The Vatican returned 62 Indigenous artifacts to Canada on Saturday, including items such as an Inuit kayak, wampum belts, war clubs, and masks—many of which had been in Vatican museums for over a century. The artifacts were handed over to the Canadian Conference of Catholic Bishops, which plans to transfer the items to National Indigenous Organizations for eventual return to their original communities, reports Deutsche Welle. Many of the items were sent to Rome by Catholic missionaries during a period marked by cultural suppression and the residential school system, which sought to assimilate Indigenous children.

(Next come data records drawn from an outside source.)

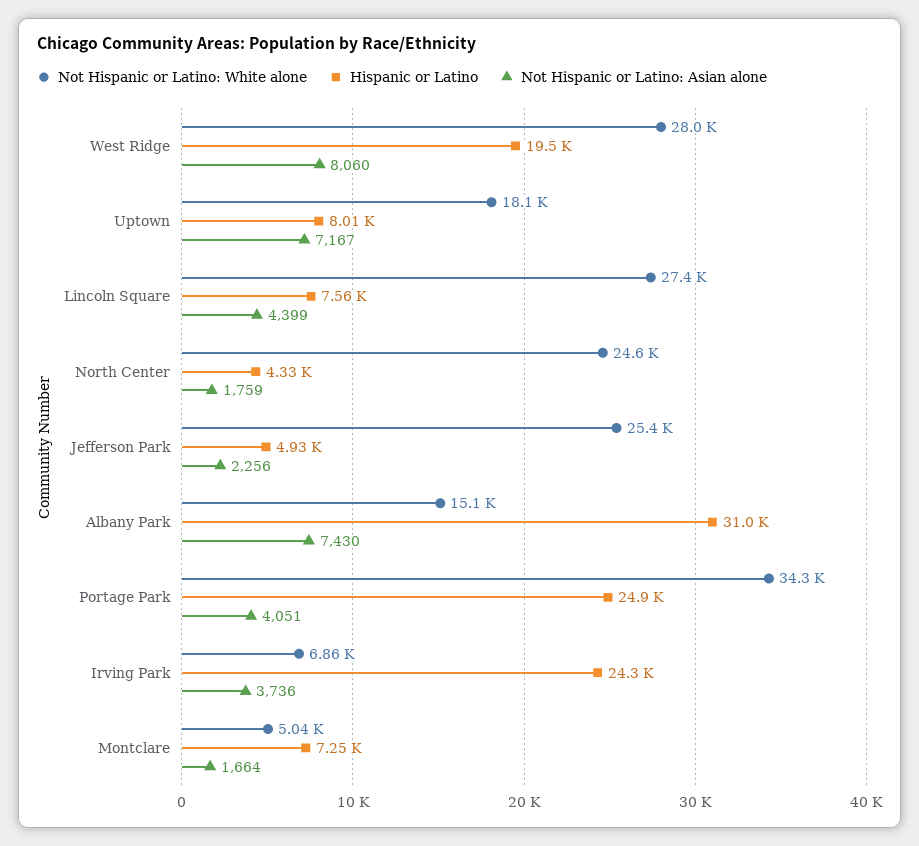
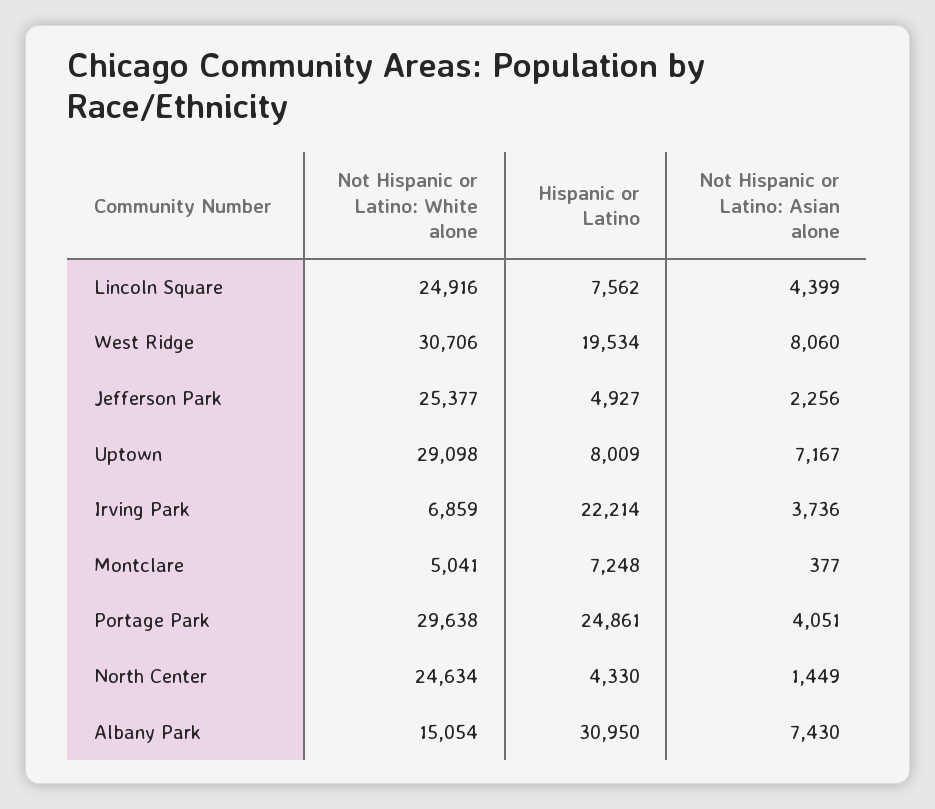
  {
    "Not Hispanic or Latino: White alone": {
-     "West Ridge": 28000,
+     "West Ridge": 30706,
-     "Uptown": 18100,
+     "Uptown": 29098,
-     "Lincoln Square": 27400,
+     "Lincoln Square": 24916,
      "North Center": 24634,
      "Jefferson Park": 25377,
      "Albany Park": 15054,
-     "Portage Park": 34300,
+     "Portage Park": 29638,
      "Irving Park": 6859,
      "Montclare": 5041
    },
    "Hispanic or Latino": {
      "West Ridge": 19534,
      "Uptown": 8009,
      "Lincoln Square": 7562,
      "North Center": 4330,
      "Jefferson Park": 4927,
      "Albany Park": 30950,
      "Portage Park": 24861,
-     "Irving Park": 24300,
+     "Irving Park": 22214,
      "Montclare": 7248
    },
    "Not Hispanic or Latino: Asian alone": {
      "West Ridge": 8060,
      "Uptown": 7167,
      "Lincoln Square": 4399,
-     "North Center": 1759,
+     "North Center": 1449,
      "Jefferson Park": 2256,
      "Albany Park": 7430,
      "Portage Park": 4051,
      "Irving Park": 3736,
-     "Montclare": 1664
+     "Montclare": 377
    }
  }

Indigenous communities had requested the return of culturally significant items during Pope Francis visit to Canada in 2022. The Vatican on Saturday described the return of the artifacts as a gesture of "dialogue, respect, and fraternity," and Canadian Foreign Minister Anita Anand described the return as an important step toward truth and reconciliation. But some Indigenous leaders have criticized the process, arguing that communities need to be able to directly identify and reclaim their own items. Certain artifacts, like the Inuit kayak, were part of the 1925 Vatican Missionary Exhibition, while a wampum belt was sent as early as 1831.
The Vatican has maintained that items for the 1925 exhibition were gifts to Pope Pius XI, per CTV News. But historians and Indigenous groups have contended that they could have been freely offered in light of the power imbalance in Catholic missions in that period. Pope Leo should "acknowledge that these Indigenous ancestors were not gifted and the papal narrative needs correction," said Gloria Bell, who teaches art history at McGill University.
Most of the artifacts were in the Vatican Museum's ethnographic collection, now known as the Anima Mundi museum. The collection has been a source of dispute in the face of the broader debate over the restitution of cultural goods taken from Indigenous peoples during colonial periods, per the AP.